Headlines from around the country paused on Minneapolis early this month when a federal immigration agent shot and killed Renee Good, a 37-year-old protester, during a heightened enforcement operation. The story spread fast because of its gravity and because Minneapolis still carries deep scars from past incidents of police violence.
That attention made sense. A woman was killed by the federal government in her own community. But the way the story was framed made it feel like an exception, a shocking break from the norm. It wasn’t. It was one moment in a long stretch of aggressive enforcement that has contributed to harm, as we were painfully reminded this past weekend, when that tension reached another breaking point.

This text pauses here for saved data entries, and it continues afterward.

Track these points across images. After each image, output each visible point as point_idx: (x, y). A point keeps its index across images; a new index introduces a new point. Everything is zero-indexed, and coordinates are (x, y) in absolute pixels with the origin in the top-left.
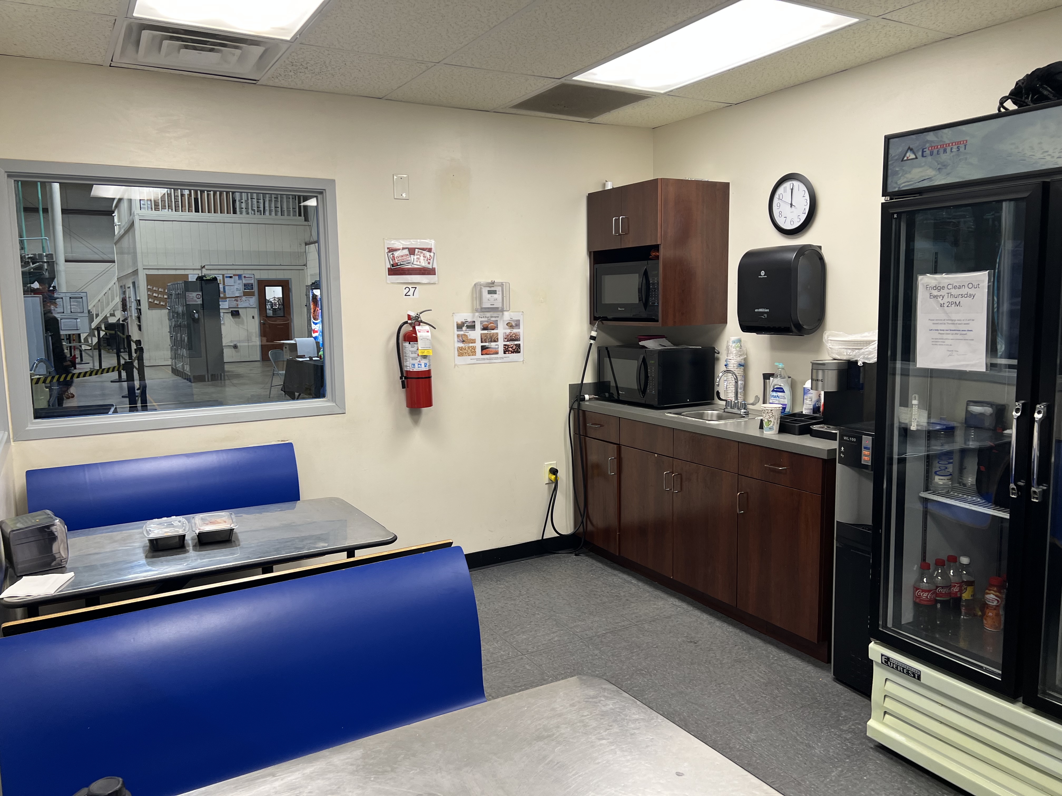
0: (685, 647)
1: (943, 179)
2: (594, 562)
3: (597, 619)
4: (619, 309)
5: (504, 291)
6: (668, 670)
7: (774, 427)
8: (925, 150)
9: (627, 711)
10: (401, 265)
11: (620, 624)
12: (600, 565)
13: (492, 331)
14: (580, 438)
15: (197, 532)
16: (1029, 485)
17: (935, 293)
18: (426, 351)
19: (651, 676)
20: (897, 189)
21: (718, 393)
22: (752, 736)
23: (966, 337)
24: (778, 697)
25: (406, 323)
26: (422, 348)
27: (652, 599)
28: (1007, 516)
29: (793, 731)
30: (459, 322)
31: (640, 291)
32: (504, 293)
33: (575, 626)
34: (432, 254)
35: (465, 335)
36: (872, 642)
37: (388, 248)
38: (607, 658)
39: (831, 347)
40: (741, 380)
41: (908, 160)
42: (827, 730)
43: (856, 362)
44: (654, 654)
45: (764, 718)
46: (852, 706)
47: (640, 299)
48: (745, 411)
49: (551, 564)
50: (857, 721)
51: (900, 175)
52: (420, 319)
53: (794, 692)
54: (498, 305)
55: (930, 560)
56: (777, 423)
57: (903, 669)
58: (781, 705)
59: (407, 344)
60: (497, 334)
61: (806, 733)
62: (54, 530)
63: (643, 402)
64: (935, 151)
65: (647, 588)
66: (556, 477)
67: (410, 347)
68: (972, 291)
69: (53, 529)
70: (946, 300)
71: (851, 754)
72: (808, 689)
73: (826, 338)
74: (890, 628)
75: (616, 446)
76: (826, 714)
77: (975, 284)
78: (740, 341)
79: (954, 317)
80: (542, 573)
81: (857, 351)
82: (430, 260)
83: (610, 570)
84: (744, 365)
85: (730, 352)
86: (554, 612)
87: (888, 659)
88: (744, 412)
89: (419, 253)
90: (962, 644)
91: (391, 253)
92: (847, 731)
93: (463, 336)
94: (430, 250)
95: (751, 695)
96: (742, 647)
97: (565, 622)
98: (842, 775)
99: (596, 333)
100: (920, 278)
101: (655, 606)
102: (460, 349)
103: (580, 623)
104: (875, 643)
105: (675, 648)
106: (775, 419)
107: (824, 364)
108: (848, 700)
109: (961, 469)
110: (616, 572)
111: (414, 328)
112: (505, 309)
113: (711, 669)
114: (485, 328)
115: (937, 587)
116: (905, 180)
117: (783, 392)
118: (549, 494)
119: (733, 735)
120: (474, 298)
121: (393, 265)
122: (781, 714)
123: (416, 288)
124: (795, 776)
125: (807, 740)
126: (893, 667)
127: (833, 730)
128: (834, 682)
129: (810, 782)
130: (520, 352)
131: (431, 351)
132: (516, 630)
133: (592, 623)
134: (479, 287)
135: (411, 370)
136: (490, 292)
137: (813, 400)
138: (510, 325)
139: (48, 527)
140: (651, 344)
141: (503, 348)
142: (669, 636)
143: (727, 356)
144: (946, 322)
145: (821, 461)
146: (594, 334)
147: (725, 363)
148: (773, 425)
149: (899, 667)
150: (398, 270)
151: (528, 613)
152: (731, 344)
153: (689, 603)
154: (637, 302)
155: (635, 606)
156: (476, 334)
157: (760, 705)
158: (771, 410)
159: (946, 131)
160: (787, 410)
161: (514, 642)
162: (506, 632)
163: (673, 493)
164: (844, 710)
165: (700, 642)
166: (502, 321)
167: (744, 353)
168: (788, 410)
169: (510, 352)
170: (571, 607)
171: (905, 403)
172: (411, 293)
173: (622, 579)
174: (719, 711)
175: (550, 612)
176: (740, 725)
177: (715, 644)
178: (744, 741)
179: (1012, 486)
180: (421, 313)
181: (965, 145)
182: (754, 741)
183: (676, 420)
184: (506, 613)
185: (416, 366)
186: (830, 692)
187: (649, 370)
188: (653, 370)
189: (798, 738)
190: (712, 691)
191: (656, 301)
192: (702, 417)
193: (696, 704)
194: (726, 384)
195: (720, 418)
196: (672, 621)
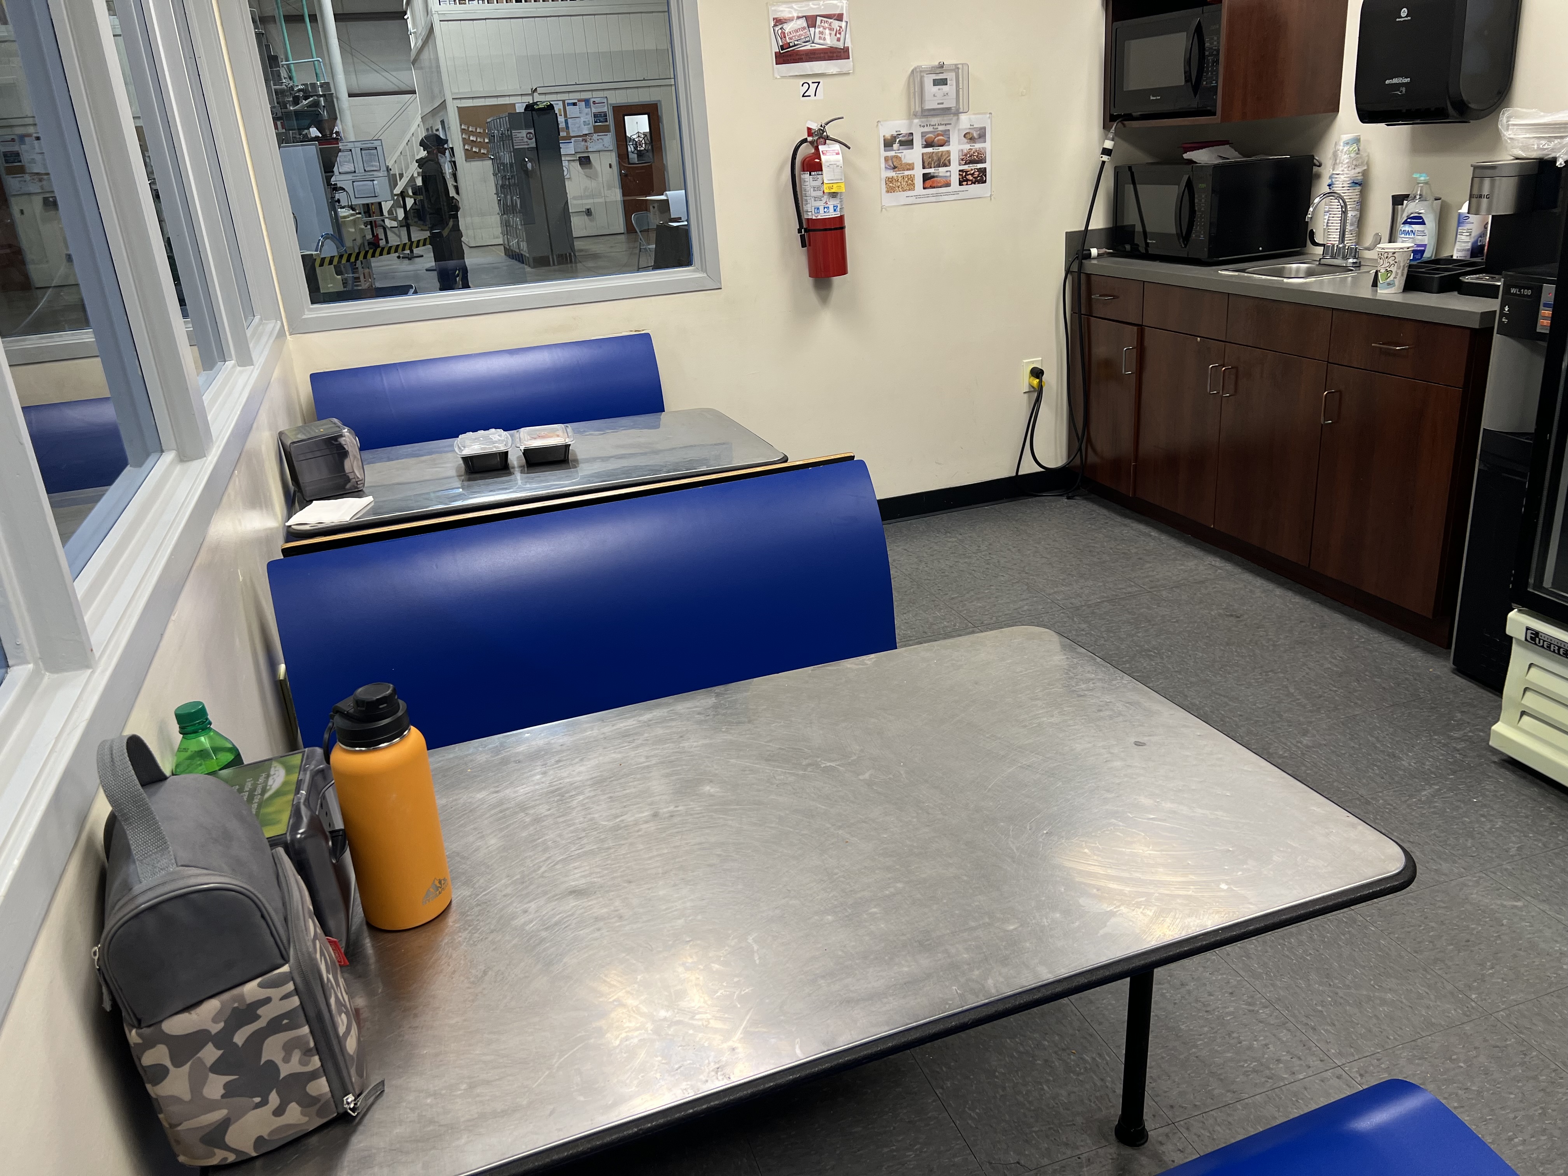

Alex Jeffrey Pretti was shot and killed during protests that grew directly out of Good’s death. His killing came from months of escalating confrontations between federal agents and the communities they were policing. By the time Pretti was killed, the situation had reached a deadly, no-win level where the presence of enforcement itself seems to guarantee violence.
For months now, ICE has operated with unnecessary force with raids that turn neighborhoods into zones of fear and armed agents showing up at homes and workplaces. The shootings only forced people to look at something that had already been happening in plain sight.
These operations have relied on intimidation as much as enforcement when people are met with weapons and agents who don’t answer questions. Even when no one is killed, the message is clear: compliance is demanded through fear.
What makes this harder to ignore is how routine it seems to have become. Each incident is treated as separate and small enough to move past. However, when these incidents are viewed as part of the same sweep of enforcement, they show a pattern of violence that appears to have been normalized because it targets immigrants.
Minneapolis should be seen as a clear example of a trend, not a lonely headline.
When an agency operates for months with this level of force, harm is not accidental. It is built into the system, and choosing to look away is choosing to accept that this kind of violence is an acceptable cost.